JACKSONVILLE, Fla. – The National Transportation Safety Board has released its investigative report on the June 4, 2020 fire aboard a cargo ship at Blount Island.
NTSB said the fire on the Hoegh Xiamen started on the eighth deck of the ship, sparked by an improperly disconnected battery on one of the 2,400 vehicles onboard.
The NTSB determined that the ship’s fire detection system was offline for the loading process when the fire started and wasn’t reactivated until after the smoke was first seen.
According to the report, the Jacksonville Fire and Rescue Department’s response was delayed because the ship’s sailing master “did not have immediately available contact information for search and rescue authorities and did not know how to report a fire to local authorities—who to call, what number to dial, or which frequency to use.”
The NTSB said the first call to emergency crews was from someone onshore. It lists the following timetable:
- 3:30 p.m.: Smoke first seen on the ship
- 3:45 p.m. Ship’s fire detection system re-activated
- 3:49 p.m.: Ship’s sailing master starts making radio calls
- 3:54 p.m.: The distress call is relayed to the U.S. Coast Guard by another vessel
- 3:59 p.m.: An onshore witness calls 911
- 4:03 p.m.: The first JFRD unit reaches the ship
According to the report, nine members of JFRD were injured while fighting the fire, five seriously. The fire burned for a total of eight days. None of the vessel’s 21 crewmembers was injured.
The ship was a total loss and more than 2,400 vehicles on board were as well. There was a total of more than $40 million in damage.
The vessel was towed to Turkey to be recycled in August 2020 after salvage operations were completed. According to the Coast Guard, because of the tireless efforts to spray water on the ship’s exterior, the vessel’s hull remained intact — keeping it from breaking up and sinking, which was a good thing for safety and potential environmental impacts.

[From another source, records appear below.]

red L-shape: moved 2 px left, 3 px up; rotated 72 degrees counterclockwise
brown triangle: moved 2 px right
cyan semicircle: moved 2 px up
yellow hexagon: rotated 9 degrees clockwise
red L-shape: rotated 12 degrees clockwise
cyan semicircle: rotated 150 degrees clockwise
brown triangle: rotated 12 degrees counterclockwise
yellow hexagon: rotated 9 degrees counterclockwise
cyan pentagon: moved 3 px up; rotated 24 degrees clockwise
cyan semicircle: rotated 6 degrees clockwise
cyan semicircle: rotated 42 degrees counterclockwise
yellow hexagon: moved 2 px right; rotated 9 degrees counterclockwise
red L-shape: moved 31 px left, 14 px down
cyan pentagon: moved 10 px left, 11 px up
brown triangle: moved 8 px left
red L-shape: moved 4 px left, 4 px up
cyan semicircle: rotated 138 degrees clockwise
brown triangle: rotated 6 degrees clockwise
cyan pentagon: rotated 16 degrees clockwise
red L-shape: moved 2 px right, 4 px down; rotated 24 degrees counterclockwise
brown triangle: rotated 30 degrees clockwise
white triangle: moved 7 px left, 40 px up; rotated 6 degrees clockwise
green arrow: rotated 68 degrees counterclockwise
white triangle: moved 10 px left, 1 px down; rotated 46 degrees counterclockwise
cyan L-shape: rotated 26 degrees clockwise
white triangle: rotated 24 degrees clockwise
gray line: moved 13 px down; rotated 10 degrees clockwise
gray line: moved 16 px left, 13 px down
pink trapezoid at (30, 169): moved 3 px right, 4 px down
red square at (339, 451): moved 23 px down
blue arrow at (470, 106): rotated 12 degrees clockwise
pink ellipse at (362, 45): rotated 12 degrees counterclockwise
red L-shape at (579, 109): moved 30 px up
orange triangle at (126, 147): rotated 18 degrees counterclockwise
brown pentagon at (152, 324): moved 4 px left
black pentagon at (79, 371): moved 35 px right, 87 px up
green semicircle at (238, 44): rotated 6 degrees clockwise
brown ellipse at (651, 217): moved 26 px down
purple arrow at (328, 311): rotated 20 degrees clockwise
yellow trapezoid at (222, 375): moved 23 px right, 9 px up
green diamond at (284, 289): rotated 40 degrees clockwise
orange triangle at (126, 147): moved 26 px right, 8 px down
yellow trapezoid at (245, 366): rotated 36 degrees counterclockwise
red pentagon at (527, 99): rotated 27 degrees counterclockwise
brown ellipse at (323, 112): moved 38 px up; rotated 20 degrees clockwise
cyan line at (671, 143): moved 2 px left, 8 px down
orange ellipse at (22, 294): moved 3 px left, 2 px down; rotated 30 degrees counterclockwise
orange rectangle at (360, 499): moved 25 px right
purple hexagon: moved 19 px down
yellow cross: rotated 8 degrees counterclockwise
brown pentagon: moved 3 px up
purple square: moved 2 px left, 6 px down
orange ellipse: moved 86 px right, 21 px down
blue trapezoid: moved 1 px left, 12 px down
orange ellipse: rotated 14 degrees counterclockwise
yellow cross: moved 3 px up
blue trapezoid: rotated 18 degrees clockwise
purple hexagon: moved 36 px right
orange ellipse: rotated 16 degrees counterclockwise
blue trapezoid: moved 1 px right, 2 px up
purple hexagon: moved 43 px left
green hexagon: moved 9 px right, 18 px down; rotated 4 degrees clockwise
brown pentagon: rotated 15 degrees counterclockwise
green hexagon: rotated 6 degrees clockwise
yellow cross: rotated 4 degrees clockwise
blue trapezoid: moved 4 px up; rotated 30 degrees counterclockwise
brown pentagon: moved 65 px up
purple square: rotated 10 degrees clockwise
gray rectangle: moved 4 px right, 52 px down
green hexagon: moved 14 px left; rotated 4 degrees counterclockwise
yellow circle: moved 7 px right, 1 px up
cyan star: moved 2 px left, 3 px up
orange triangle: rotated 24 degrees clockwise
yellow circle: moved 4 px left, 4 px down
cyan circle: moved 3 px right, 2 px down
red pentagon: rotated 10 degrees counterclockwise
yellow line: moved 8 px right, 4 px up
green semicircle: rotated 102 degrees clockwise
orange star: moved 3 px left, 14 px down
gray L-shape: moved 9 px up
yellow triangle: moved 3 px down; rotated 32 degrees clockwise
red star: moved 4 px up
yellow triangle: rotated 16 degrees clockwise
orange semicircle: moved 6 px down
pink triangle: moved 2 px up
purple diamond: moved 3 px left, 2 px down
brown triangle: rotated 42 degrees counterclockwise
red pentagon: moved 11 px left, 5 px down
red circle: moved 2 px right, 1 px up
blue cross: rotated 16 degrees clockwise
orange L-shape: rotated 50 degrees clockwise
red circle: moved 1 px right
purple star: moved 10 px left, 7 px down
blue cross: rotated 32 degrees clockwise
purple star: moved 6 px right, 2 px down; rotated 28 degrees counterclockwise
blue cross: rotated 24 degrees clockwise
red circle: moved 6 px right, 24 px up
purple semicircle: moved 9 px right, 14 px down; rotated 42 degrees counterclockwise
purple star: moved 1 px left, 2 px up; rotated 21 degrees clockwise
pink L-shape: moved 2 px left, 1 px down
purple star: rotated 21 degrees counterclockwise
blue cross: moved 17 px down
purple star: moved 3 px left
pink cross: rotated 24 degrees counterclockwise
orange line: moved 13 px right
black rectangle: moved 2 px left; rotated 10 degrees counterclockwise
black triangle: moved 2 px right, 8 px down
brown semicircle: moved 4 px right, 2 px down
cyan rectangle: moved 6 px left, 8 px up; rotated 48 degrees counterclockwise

The NTSB concluded many of the vehicles loaded onto the vessel had batteries that were not disconnected and secured in accordance with procedures, which increased the risk of electrical arcing and component faults. During loading operations, both the loading personnel and crew missed opportunities to address these hazards, officials said.
The NTSB recommended that the shipping companies improve oversight of vehicle loading and training of personnel involved in battery securement. The agency recommended federal agencies improve regulations for ships that transport used vehicles. The NTSB also recommended that the vessel’s operator revise their procedures for the reactivation of fire detection systems and ensuring emergency contact information is immediately available for bridge teams.